Arifidy Rafalimanana : Ombre et réflexion
1 octobre 2015 - Portfolio commentaires   //   2031 Views   //   N°: 69

L’instant décisif. Arifidy Rafalimanana emprunte ce concept à sa référence ultime, le photographe français Henri Cartier Besson. Saisir le moment unique pour appuyer sur le déclencheur et capturer une image qui ne se reproduira pas deux fois. « Je dirais que c’est prendre une image à la volée mais qui reste réfléchie et amène à la réflexion. C’est pour cette raison que j’ai intitulé cette série de photos, Ombre et réflexion. Je n’aime pas les photos posées. »

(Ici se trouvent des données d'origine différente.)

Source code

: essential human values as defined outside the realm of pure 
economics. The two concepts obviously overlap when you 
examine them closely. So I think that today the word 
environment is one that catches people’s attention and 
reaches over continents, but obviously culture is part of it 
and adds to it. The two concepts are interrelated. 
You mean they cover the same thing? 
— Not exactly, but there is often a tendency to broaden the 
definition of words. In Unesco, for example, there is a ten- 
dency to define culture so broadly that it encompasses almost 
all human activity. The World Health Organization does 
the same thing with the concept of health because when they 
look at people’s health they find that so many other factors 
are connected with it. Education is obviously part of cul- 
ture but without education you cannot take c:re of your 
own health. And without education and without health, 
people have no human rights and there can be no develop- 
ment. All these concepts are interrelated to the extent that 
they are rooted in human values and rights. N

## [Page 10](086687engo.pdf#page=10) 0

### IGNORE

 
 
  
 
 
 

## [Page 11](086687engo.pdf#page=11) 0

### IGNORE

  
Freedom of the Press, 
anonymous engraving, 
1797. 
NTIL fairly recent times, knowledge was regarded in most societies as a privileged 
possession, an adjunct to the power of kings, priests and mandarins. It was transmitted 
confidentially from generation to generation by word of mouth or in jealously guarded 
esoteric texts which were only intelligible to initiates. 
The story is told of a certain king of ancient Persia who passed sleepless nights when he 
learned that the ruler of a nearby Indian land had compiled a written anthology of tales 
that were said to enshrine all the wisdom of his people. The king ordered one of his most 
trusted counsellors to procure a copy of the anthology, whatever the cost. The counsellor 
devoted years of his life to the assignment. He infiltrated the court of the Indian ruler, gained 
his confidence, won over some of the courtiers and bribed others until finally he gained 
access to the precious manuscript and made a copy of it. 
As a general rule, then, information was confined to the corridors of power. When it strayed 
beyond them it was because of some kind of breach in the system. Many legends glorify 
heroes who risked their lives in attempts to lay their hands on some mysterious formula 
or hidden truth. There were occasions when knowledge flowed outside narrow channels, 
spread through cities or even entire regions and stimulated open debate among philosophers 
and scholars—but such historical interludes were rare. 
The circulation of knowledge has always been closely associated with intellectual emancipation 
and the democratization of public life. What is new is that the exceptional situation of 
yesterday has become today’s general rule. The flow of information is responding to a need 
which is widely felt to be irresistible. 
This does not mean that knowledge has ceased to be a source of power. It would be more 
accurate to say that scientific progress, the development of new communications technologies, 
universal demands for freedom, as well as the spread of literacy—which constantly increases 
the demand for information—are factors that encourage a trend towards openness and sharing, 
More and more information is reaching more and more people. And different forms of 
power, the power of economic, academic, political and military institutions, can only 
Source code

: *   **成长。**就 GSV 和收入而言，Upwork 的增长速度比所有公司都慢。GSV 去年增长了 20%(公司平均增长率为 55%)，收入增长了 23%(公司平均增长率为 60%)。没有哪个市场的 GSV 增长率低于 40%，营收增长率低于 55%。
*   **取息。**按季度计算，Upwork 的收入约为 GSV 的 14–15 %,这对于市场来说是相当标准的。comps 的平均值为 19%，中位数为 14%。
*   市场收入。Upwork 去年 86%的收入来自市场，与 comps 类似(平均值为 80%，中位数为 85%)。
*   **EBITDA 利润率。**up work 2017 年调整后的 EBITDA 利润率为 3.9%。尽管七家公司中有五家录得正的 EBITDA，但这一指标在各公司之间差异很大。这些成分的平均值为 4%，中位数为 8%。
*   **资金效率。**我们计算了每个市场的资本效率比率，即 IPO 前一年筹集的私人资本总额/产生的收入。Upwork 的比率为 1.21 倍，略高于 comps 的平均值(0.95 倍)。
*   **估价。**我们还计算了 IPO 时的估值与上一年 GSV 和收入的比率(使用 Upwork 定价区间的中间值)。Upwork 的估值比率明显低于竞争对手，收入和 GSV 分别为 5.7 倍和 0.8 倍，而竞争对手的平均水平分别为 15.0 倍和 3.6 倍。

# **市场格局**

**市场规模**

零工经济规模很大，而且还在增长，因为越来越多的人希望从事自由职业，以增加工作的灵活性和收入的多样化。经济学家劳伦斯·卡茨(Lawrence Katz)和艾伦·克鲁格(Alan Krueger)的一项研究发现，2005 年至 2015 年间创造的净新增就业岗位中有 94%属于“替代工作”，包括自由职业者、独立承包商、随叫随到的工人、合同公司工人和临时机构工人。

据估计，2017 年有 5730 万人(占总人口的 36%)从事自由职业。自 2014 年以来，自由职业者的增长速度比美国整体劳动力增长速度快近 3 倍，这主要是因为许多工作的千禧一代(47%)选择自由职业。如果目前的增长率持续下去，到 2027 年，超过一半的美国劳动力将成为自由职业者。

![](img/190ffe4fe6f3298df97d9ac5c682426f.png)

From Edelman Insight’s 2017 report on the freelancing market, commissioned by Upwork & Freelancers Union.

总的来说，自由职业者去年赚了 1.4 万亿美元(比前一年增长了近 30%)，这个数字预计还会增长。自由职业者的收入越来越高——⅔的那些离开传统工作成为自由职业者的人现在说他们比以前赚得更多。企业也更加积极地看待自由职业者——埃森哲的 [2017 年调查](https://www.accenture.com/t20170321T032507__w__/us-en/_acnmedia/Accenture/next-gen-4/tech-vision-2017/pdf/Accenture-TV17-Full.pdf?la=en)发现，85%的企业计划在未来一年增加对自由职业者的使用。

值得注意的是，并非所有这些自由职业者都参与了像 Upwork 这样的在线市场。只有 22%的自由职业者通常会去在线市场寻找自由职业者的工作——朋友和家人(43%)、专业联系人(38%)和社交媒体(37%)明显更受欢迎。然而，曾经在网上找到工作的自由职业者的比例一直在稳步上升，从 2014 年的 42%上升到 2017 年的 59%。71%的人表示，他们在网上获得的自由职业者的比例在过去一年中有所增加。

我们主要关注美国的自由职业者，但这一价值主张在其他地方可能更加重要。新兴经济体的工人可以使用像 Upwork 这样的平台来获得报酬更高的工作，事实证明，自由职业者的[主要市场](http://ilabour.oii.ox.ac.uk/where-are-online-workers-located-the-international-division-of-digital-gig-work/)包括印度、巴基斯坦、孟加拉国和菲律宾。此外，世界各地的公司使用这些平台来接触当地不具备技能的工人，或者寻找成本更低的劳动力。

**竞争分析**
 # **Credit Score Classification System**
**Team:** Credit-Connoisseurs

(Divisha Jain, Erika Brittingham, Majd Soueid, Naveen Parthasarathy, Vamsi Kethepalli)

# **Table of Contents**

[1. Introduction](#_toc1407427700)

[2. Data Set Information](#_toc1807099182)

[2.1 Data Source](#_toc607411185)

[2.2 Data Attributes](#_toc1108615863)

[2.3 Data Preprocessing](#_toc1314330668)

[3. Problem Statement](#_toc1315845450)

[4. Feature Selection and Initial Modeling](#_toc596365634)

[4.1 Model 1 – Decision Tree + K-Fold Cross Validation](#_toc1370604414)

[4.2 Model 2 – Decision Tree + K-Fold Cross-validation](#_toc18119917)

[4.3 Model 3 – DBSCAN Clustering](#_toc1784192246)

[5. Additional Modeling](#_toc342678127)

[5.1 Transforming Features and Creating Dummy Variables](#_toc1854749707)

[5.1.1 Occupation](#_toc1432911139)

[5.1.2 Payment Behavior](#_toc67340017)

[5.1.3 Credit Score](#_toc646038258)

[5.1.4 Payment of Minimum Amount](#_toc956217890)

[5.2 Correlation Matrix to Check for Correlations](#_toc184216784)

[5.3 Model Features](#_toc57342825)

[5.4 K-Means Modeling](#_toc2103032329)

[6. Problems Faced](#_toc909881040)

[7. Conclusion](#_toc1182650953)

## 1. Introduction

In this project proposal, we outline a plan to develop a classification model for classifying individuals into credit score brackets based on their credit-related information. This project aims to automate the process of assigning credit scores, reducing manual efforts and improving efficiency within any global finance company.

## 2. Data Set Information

Diplômé en optique et lunetterie, Arifidy Rafalimanana se passionne depuis toujours pour la photographie. « En optique, j’avais des cours sur la photographie, les techniques de base et la lumière. Je m’en suis servi pour approfondir mes connaissances sur le sujet. En 2007, j’ai eu la chance de faire des formations entre Singapour et Madagascar. » Conscient de ce que la photo peut véhiculer, Arifidy se concentre sur les richesses malgaches, notamment la biodiversité. « 85 % de nos espèces sont endémiques mais la plupart ont disparu. Les photographier, c’est donner la chance à tous de les découvrir. J’ai également créé l’association Tsik-Tsik qui oeuvre dans la protection de l’environnement. »
Après avoir séjourné dans les forêts, il a réalisé en 2011 une exposition intitulée Natiora Madagasikara au CGM à Analakely, qu’il a également présentée à Brocas- -Les-Forges dans le sud-ouest de la France. Cette année, il compte réaliser une autre exposition et prépare la sortie d’un livre sur la biodiversité malgache.

Courage
Il semble parfaitement à l’aise, mais tirer un véhicule toute la journée est un boulot particulièrement harassant. Je rends hommage à son courage.

Le saut.
L’Homme ne vole pas, il marche. Sauter lui permet cependant de passer un obstacle mais aussi de prendre goût à ce privilège d’un court instant de ne pas mettre les pieds sur terre… 

Je pense.
En voyant cette femme assise sur la borne kilométrique de la RN 2 pour contempler les voitures qui passent, j’en ai déduit qu’elle avait peut-être une envie de voyager. Car penser c’est exister, et voyager c’est vivre. 

Le jeu d’Arifenitra.
En jouant à la poursuite de son ombre, l’enfant ne peut qu’aller de l’avant, là où le soleil le guide. Ici, je me suis dit qu’il transportait deux plateaux de balance, chargés d’amour et de discipline.

Funambule.
Tout homme doit chercher son équilibre dans la vie afin de mieux atteindre ses objectifs. Ici, l’homme à vélo et son ombre, le clair et l’obscur représentent pour moi ce parfait équilibre.